_What to work on_: Although the entries contain pictures, copy only their text, exactly as written.

_Provided data_:
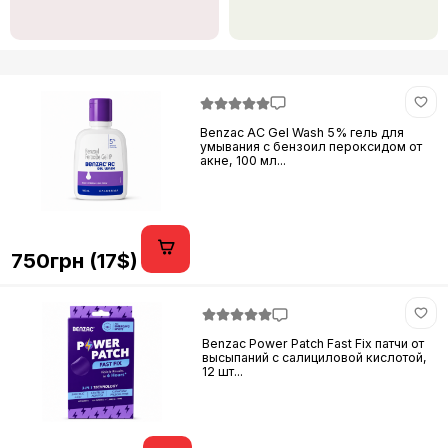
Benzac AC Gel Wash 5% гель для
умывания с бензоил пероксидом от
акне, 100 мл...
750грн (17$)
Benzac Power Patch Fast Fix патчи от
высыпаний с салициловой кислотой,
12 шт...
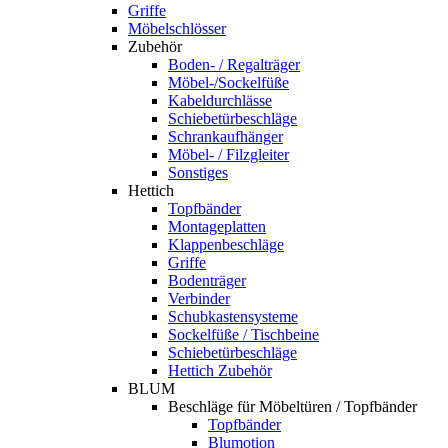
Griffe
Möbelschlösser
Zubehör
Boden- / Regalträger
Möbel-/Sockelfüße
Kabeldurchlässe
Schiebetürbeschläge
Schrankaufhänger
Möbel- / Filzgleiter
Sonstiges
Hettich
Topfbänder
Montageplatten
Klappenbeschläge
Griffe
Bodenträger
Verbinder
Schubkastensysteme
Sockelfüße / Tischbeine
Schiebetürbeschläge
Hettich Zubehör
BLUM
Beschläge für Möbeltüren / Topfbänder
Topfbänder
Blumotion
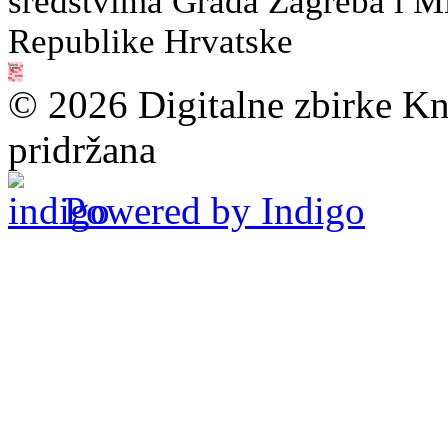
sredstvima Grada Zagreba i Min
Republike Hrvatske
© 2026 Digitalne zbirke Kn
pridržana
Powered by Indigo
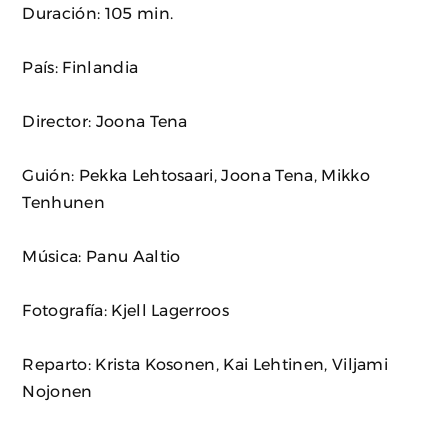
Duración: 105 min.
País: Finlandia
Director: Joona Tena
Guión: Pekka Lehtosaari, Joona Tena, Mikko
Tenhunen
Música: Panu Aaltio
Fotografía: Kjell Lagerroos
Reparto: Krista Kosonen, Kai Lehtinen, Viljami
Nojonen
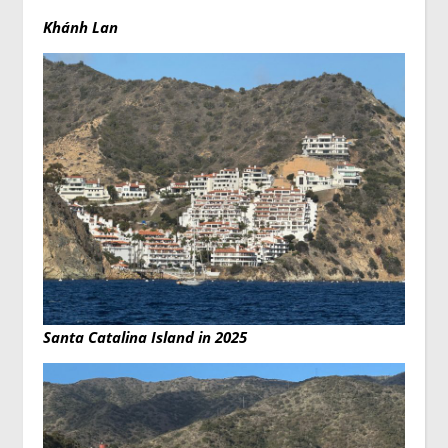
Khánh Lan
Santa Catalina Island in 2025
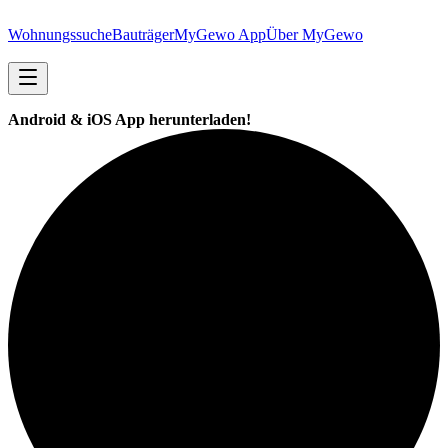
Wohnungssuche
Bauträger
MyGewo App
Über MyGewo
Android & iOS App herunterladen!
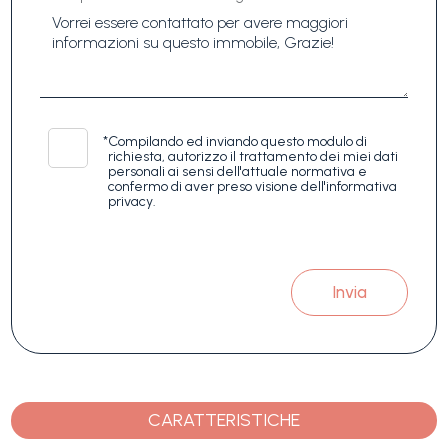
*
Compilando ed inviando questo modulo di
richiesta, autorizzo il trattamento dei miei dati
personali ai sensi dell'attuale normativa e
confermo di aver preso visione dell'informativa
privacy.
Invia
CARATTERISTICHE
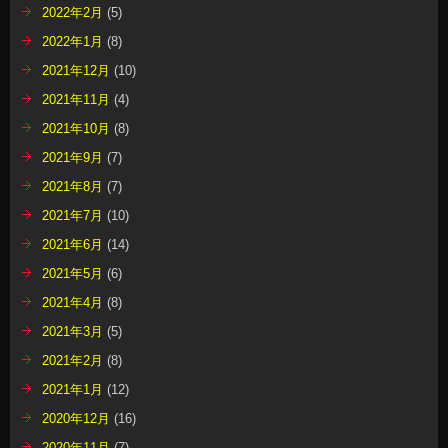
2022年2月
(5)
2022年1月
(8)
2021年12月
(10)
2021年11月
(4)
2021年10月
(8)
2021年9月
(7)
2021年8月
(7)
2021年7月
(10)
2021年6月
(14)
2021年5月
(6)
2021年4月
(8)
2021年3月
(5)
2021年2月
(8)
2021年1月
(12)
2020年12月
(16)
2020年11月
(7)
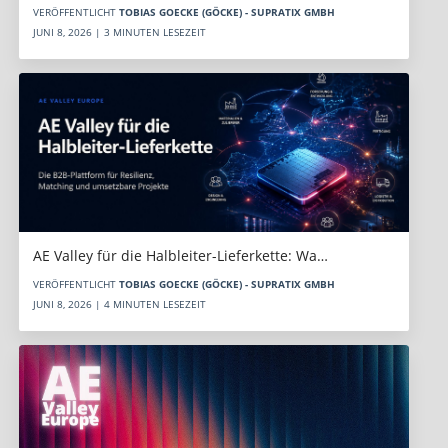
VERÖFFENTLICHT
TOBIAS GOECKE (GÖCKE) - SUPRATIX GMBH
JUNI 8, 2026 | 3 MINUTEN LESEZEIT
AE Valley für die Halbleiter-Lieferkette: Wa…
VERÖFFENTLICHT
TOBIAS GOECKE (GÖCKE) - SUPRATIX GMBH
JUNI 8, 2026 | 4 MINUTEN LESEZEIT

_Written answer_:
Benzac AC Gel Wash 5% гель для
умывания с бензоил пероксидом от
акне, 100 мл...
750грн (17$)
Benzac Power Patch Fast Fix патчи от
высыпаний с салициловой кислотой,
12 шт...
Griffe
Möbelschlösser
Zubehör
Boden- / Regalträger
Möbel-/Sockelfüße
Kabeldurchlässe
Schiebetürbeschläge
Schrankaufhänger
Möbel- / Filzgleiter
Sonstiges
Hettich
Topfbänder
Montageplatten
Klappenbeschläge
Griffe
Bodenträger
Verbinder
Schubkastensysteme
Sockelfüße / Tischbeine
Schiebetürbeschläge
Hettich Zubehör
BLUM
Beschläge für Möbeltüren / Topfbänder
Topfbänder
Blumotion
sredstvima Grada Zagreba i Min
Republike Hrvatske
© 2026 Digitalne zbirke Kn
pridržana
Powered by Indigo
Duración: 105 min.
País: Finlandia
Director: Joona Tena
Guión: Pekka Lehtosaari, Joona Tena, Mikko
Tenhunen
Música: Panu Aaltio
Fotografía: Kjell Lagerroos
Reparto: Krista Kosonen, Kai Lehtinen, Viljami
Nojonen
Khánh Lan
Santa Catalina Island in 2025
Wohnungssuche
Bauträger
MyGewo App
Über MyGewo
Android & iOS App herunterladen!
*
Compilando ed inviando questo modulo di
richiesta, autorizzo il trattamento dei miei dati
personali ai sensi dell'attuale normativa e
confermo di aver preso visione dell'informativa
privacy.
Invia
CARATTERISTICHE
2022年2月
(5)
2022年1月
(8)
2021年12月
(10)
2021年11月
(4)
2021年10月
(8)
2021年9月
(7)
2021年8月
(7)
2021年7月
(10)
2021年6月
(14)
2021年5月
(6)
2021年4月
(8)
2021年3月
(5)
2021年2月
(8)
2021年1月
(12)
2020年12月
(16)
2020年11月
(7)
VERÖFFENTLICHT
TOBIAS GOECKE (GÖCKE) - SUPRATIX GMBH
JUNI 8, 2026 | 3 MINUTEN LESEZEIT
AE Valley für die Halbleiter-Lieferkette: Wa…
VERÖFFENTLICHT
TOBIAS GOECKE (GÖCKE) - SUPRATIX GMBH
JUNI 8, 2026 | 4 MINUTEN LESEZEIT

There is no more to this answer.